Question 1 - Looking at the visual explanation example of how one filter with 3 channels is applied to the input image (with 3 channels), so that each 1 filter channel is applied to its corresponding input channel: .
So hence the output is 3 channels. Makes sense.
However, looking at the second screenshot which shows an example of the VGG network: , looking at the first layer (I've delineated with a red frame), which is 64 channels, where the input of the image contains 3 channels. How does the output shape become 64? The only way I would think this would be possible is if you apply:
- filter channel 1 to image channel 1
- filter channel 2 to image channel 2
- filter channel 3 to image channel 3
- filter channel 4 to image channel 1
- filter channel 5 to image channel 2
- filter channel 6 to image channel 3
.. and so on.
Or the other thing could be, that these are representing Conv layers, with 64 filters. Rather than a filter with 64 channels. And that's precisely what I'm confused about here. In all the popular Convolutional networks, when we see these big numbers - 64, 128, 256 ... etc, are these Conv layers with 64 filters, or are they individual filters with 64 channels each?

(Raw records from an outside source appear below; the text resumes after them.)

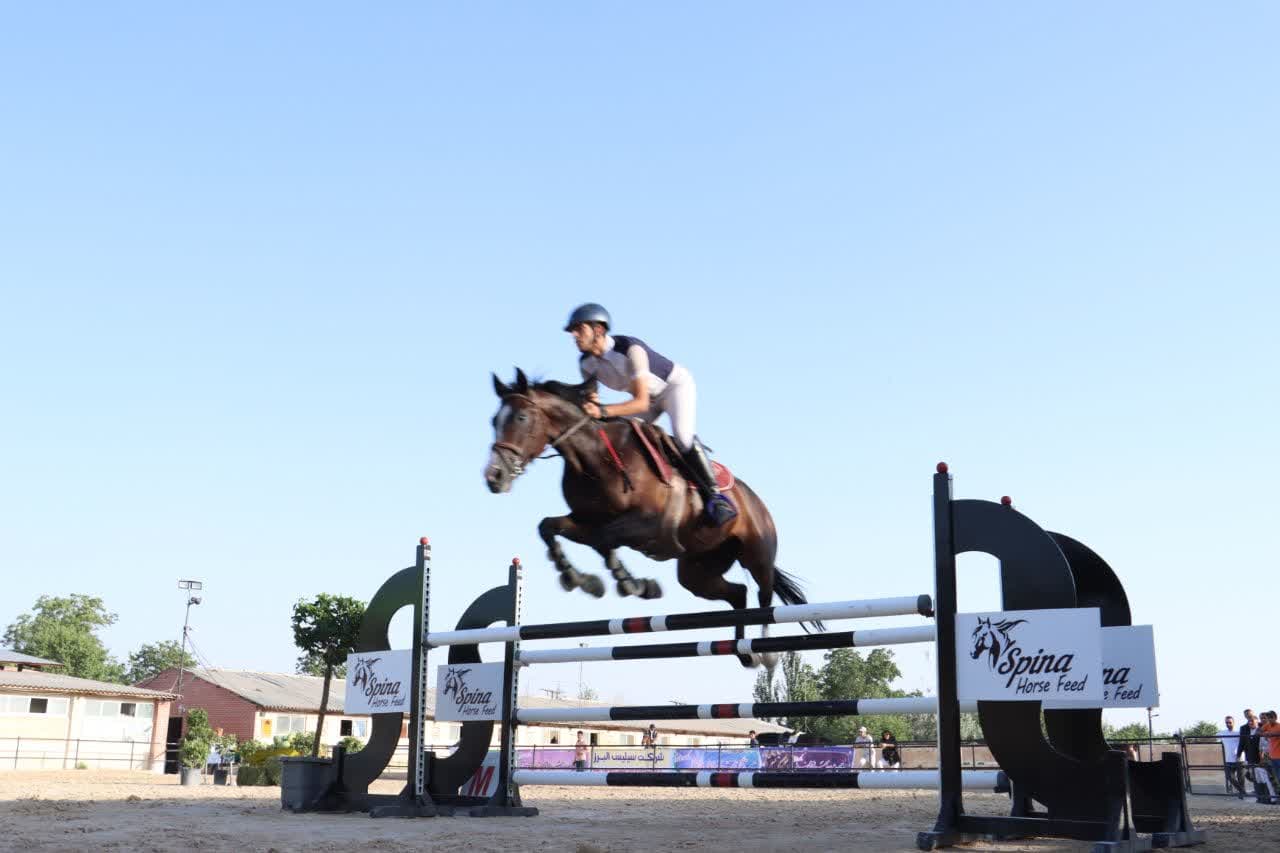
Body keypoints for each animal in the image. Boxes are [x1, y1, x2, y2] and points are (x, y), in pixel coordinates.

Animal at [483, 366, 814, 666]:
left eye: (521, 418)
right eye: (494, 421)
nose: (494, 477)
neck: (594, 456)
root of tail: (757, 502)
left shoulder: (647, 524)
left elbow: (602, 541)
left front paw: (624, 583)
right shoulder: (587, 519)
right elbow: (551, 528)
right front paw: (585, 579)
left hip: (756, 555)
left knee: (764, 595)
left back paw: (766, 654)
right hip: (697, 572)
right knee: (738, 593)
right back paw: (744, 652)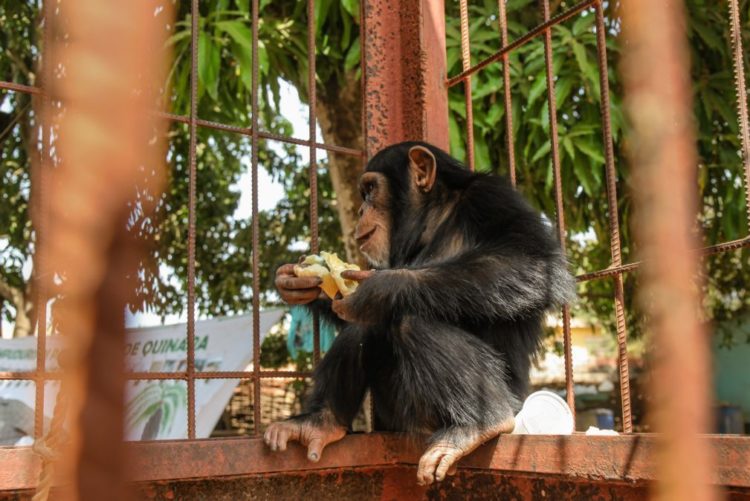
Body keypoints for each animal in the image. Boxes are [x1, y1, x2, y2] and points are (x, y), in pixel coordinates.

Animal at [266, 141, 576, 484]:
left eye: (370, 190)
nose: (360, 210)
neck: (437, 217)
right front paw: (298, 282)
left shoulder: (492, 197)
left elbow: (533, 259)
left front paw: (381, 289)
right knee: (362, 328)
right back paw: (320, 422)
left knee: (408, 321)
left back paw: (480, 424)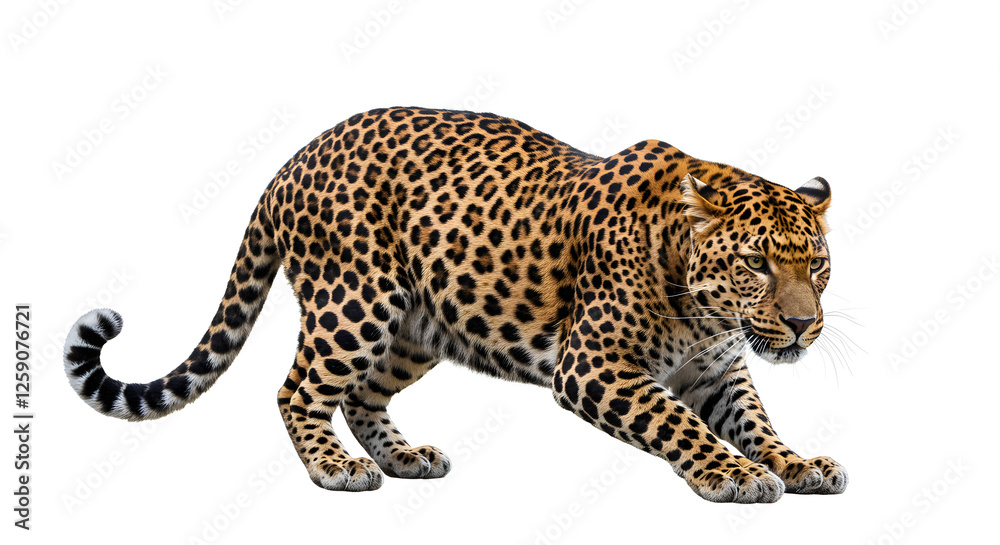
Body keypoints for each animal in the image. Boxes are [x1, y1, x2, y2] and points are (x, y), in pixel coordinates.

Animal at [64, 107, 848, 503]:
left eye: (815, 264)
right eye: (755, 263)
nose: (803, 324)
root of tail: (291, 161)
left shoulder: (718, 369)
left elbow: (754, 421)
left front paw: (797, 463)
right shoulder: (593, 366)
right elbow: (674, 420)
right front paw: (734, 474)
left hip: (416, 327)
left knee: (362, 394)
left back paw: (405, 457)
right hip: (355, 301)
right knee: (297, 390)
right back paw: (333, 468)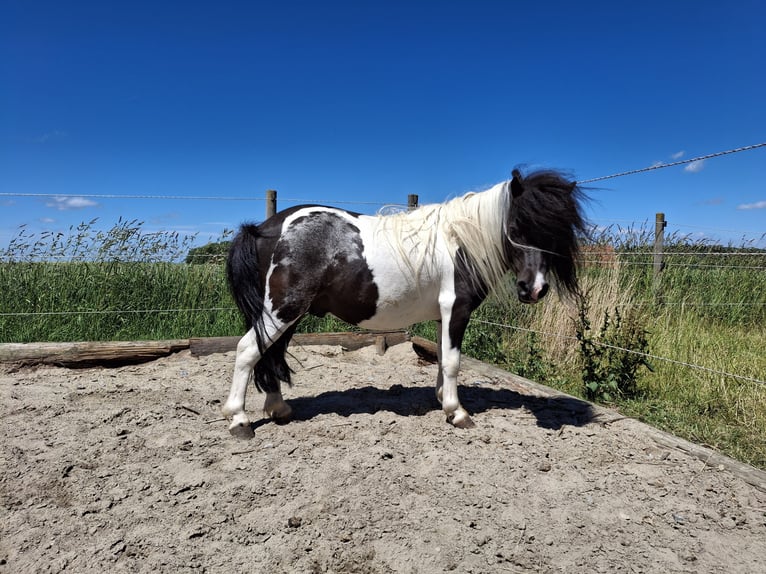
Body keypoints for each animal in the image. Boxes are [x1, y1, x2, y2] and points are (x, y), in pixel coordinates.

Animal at [222, 169, 587, 438]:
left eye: (556, 231)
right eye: (515, 226)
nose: (534, 289)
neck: (461, 243)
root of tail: (264, 228)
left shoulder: (443, 316)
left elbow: (441, 358)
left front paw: (442, 400)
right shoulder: (457, 310)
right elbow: (452, 362)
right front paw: (457, 413)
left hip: (287, 314)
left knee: (271, 353)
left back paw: (279, 409)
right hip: (282, 311)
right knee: (247, 350)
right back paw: (239, 420)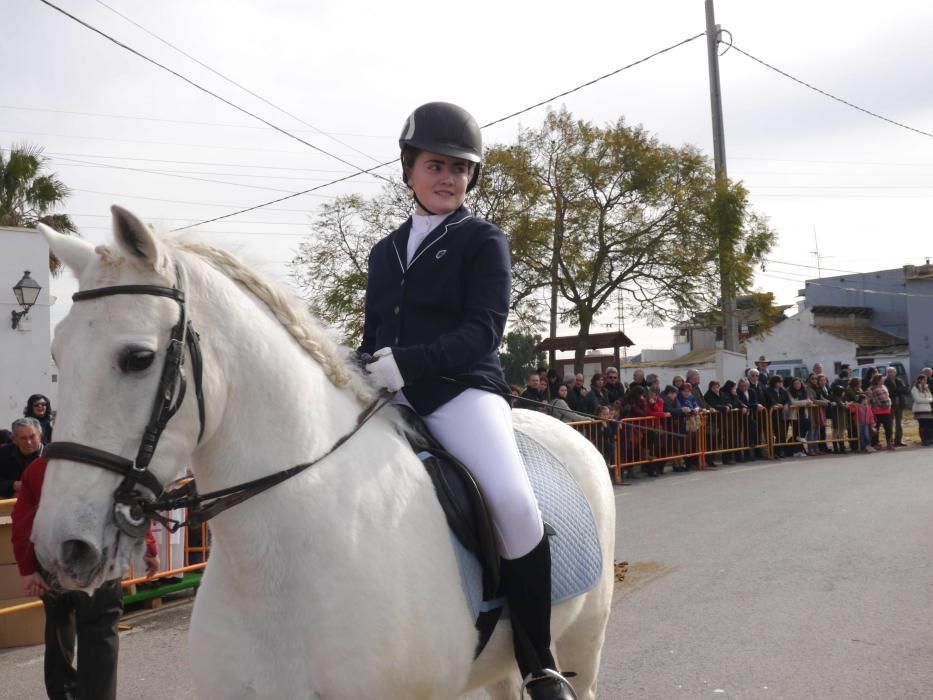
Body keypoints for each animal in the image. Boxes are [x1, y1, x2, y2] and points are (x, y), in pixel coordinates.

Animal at [32, 209, 616, 700]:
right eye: (56, 355)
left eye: (138, 358)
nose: (62, 548)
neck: (273, 560)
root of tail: (565, 425)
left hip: (584, 642)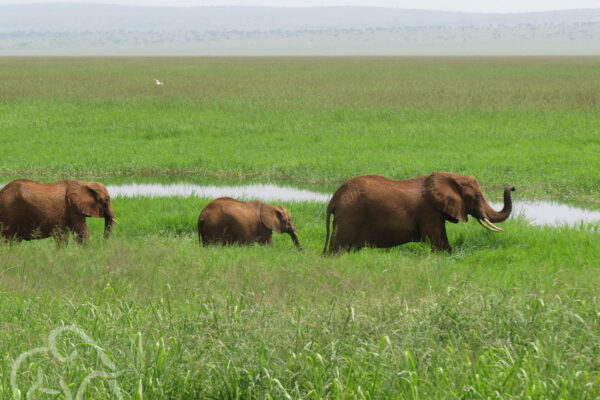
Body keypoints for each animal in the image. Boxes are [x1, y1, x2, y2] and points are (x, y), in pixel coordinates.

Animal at [324, 172, 516, 253]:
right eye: (476, 197)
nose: (513, 187)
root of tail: (334, 200)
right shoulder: (429, 212)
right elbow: (440, 244)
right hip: (350, 216)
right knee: (338, 249)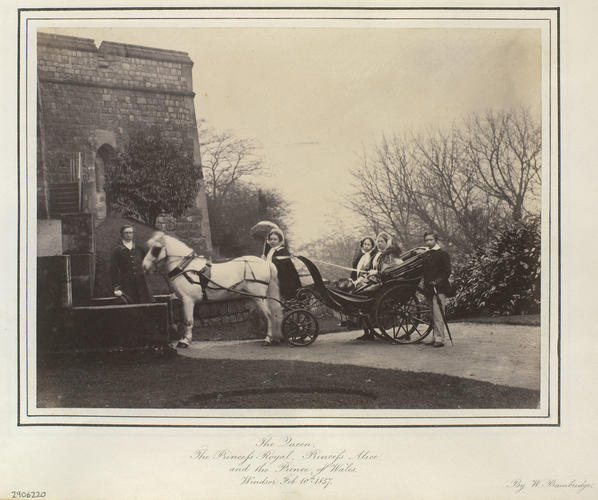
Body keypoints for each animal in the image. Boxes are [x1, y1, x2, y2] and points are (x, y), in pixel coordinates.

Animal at [145, 231, 286, 346]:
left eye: (156, 249)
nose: (145, 267)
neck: (186, 268)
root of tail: (266, 263)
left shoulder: (188, 300)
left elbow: (188, 321)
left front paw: (185, 341)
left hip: (259, 297)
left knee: (269, 314)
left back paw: (268, 339)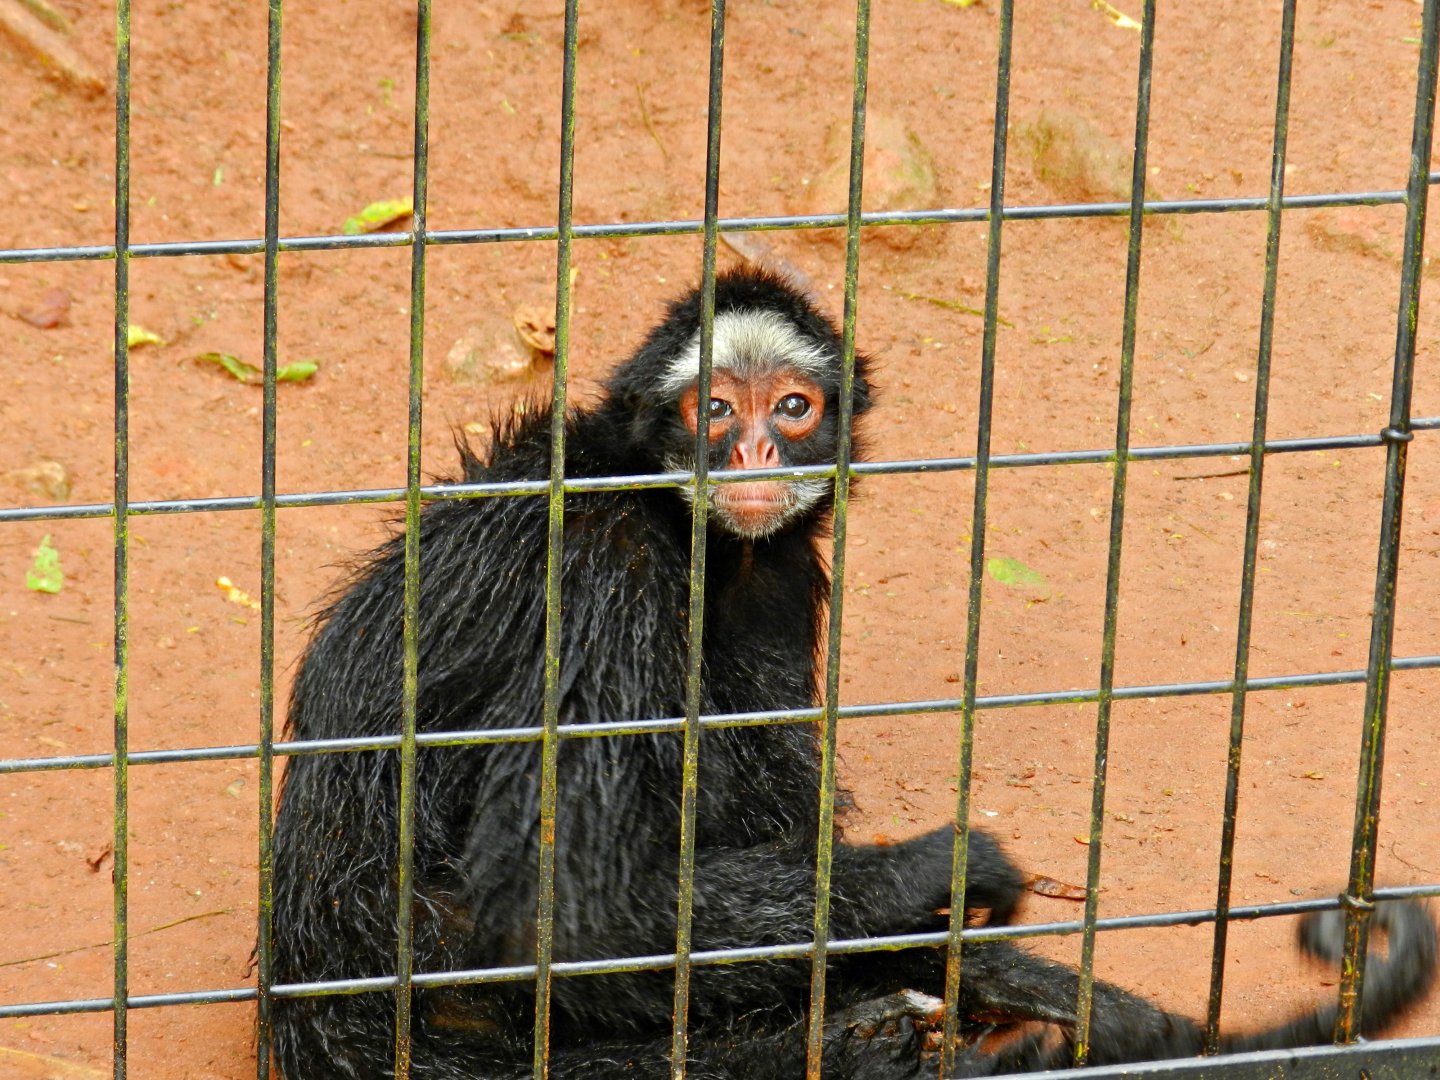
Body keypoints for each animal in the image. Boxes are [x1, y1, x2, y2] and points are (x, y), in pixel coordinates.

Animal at [270, 268, 1437, 1080]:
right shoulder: (602, 564)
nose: (752, 458)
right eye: (712, 412)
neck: (653, 500)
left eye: (791, 408)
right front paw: (942, 878)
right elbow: (557, 915)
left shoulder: (780, 569)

Question 2 - Referring back to the second screenshot, the layer I've delineated with blue frame (3x3x128). This Conv layer, as I understand, takes the output of 64 Max-pooled nodes and applies 128 Conv filters. But how does the output become 128. If we apply each filter to each Max-pooled output node, that's 64 x 128 = 8192 channels or nodes in output shape. Clearly that's not what's happening and so I'm definitely missing something here. So, how does 128 filters is applied to 64 output nodes in a way so that the output is still 128? What's the arrangement?
Many thanks in advance.